This example comes from Matplotlib's documentation. I'm running it inside Jupyter Lab. Here I attach the output figure:
import matplotlib.pyplot as plt
import numpy as np
from matplotlib.projections import PolarAxes
from matplotlib.transforms import Affine2D
from mpl_toolkits.axisartist import Axes, HostAxes, angle_helper
from mpl_toolkits.axisartist.grid_helper_curvelinear import \
GridHelperCurveLinear
def curvelinear_test1(fig):
"""
Grid for custom transform.
"""
def tr(x, y): return x, y - x
def inv_tr(x, y): return x, y + x
grid_helper = GridHelperCurveLinear((tr, inv_tr))
ax1 = fig.add_subplot(1, 2, 1, axes_class=Axes, grid_helper=grid_helper)
# ax1 will have ticks and gridlines defined by the given transform (+
# transData of the Axes). Note that the transform of the Axes itself
# (i.e., transData) is not affected by the given transform.
xx, yy = tr(np.array([3, 6]), np.array([5, 10]))
ax1.plot(xx, yy)
ax1.set_aspect(1)
ax1.set_xlim(0, 10)
ax1.set_ylim(0, 10)
ax1.axis["t"] = ax1.new_floating_axis(0, 3)
ax1.axis["t2"] = ax1.new_floating_axis(1, 7)
ax1.grid(True, zorder=0)
fig = plt.figure()
curvelinear_test1(fig)
plt.show()
Note the weird top/bottom margins. Left/Right margins seems ok. If I execute this code inside a standard python interpreter, the picture looks like this:
Here, maybe there is too much top/bottom margin, and definitely too much right margin.

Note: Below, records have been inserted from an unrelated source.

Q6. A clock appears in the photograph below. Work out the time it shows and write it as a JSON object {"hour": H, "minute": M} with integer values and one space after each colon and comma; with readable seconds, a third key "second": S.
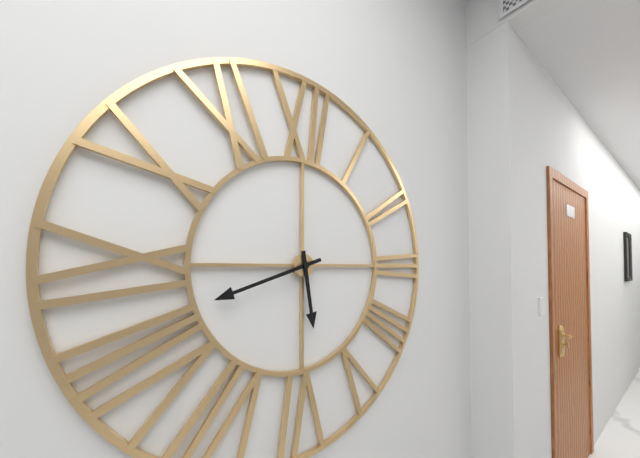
{"hour": 5, "minute": 42}
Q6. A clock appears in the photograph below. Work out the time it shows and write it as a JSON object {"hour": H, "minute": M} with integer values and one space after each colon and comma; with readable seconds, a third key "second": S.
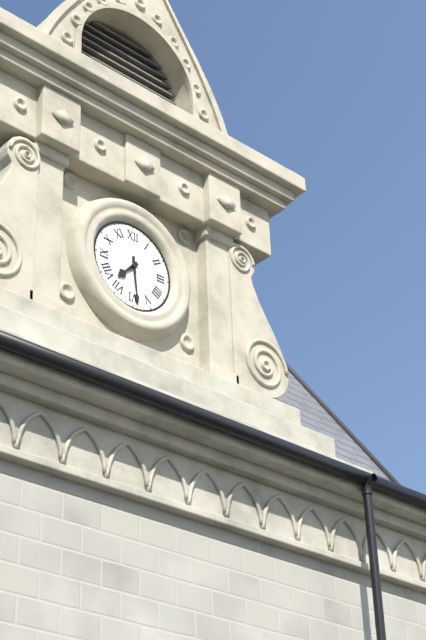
{"hour": 7, "minute": 29}
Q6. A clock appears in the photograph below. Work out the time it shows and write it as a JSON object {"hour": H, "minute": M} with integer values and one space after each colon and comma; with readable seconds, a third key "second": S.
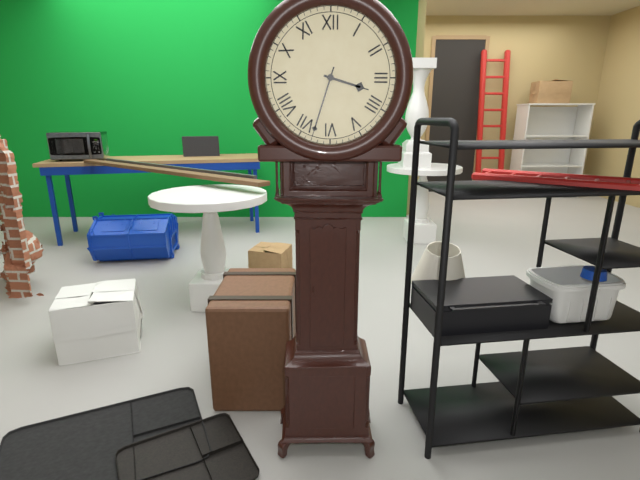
{"hour": 3, "minute": 33}
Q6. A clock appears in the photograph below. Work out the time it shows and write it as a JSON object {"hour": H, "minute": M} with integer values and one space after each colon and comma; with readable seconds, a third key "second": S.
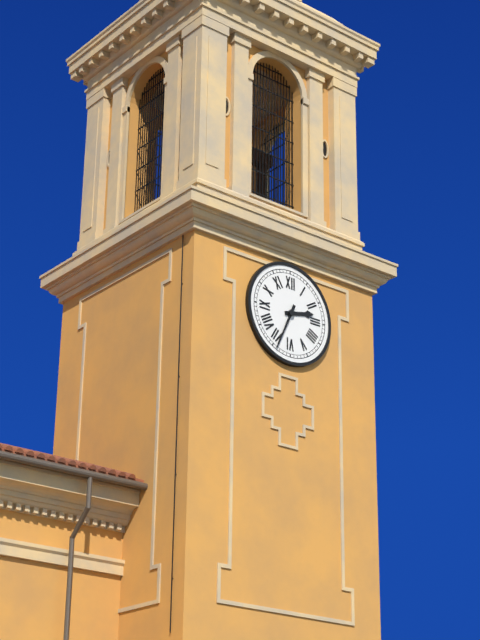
{"hour": 2, "minute": 34}
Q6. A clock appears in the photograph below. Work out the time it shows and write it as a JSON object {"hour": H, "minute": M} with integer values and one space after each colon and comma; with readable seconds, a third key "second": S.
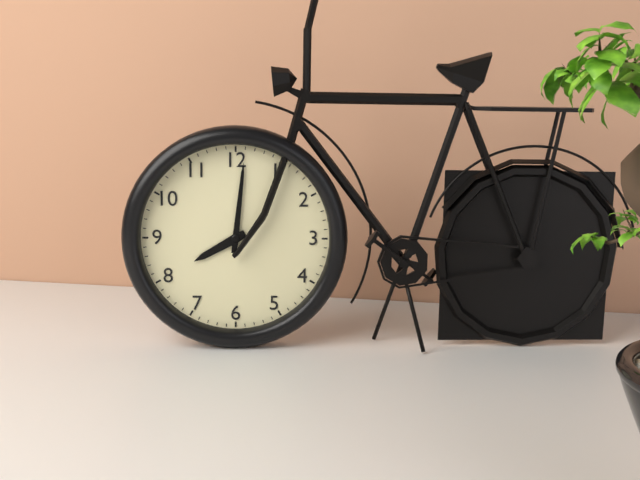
{"hour": 8, "minute": 1}
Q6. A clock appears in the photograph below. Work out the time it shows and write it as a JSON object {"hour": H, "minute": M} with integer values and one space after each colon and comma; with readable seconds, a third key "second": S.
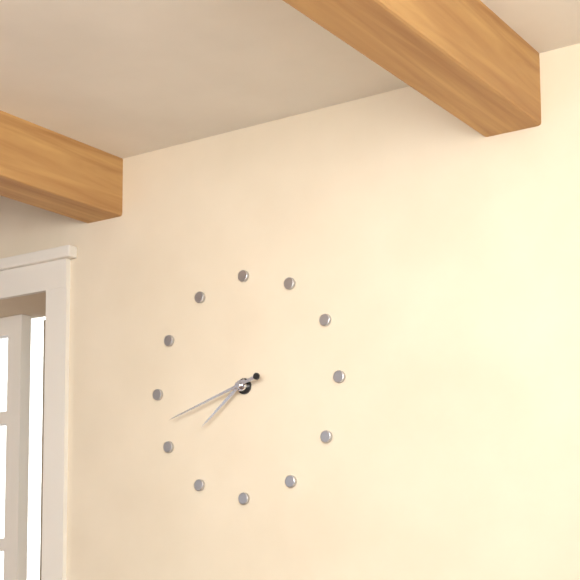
{"hour": 7, "minute": 42}
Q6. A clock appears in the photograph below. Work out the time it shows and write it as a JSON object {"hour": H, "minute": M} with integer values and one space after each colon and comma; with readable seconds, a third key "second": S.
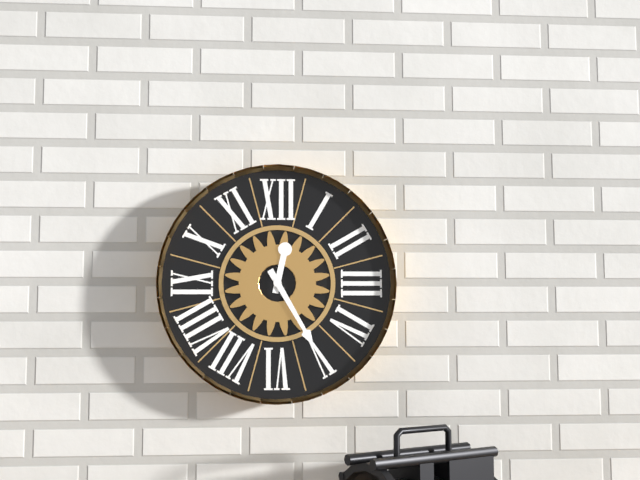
{"hour": 12, "minute": 25}
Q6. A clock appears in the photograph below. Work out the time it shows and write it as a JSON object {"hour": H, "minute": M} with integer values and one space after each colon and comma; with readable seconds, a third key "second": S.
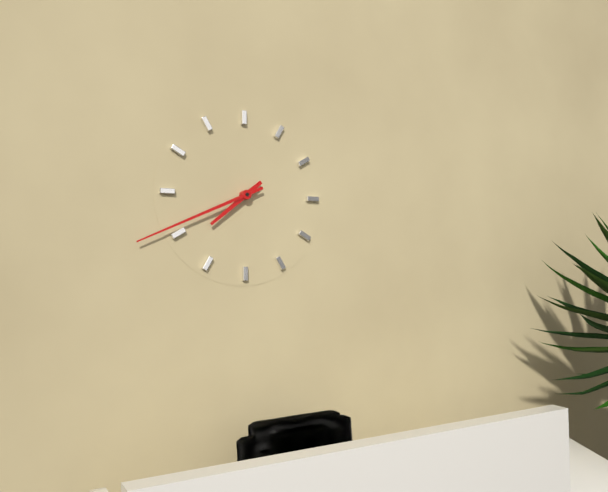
{"hour": 7, "minute": 41}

I've tried plt.tight_layout()
just before plt.show()
, but it does nothing in this case. I've looked at the source code of Axes/HostAxes
but I couln't find anything obvious that would help fix these margins.
What can I try?
Change:
ax1 = fig.add_subplot(1, 2, 1, axes_class=Axes, grid_helper=grid_helper)
to
ax1 = fig.add_subplot(1, 1, 1, axes_class=Axes, grid_helper=grid_helper)
i.e., the Matplotlib example expects you to be adding two axes (with 1 row and 2 columns) but you're only adding one. I'm not sure why in Jupyterlab it looks more like it's trying to add 2 rows and 1 column though!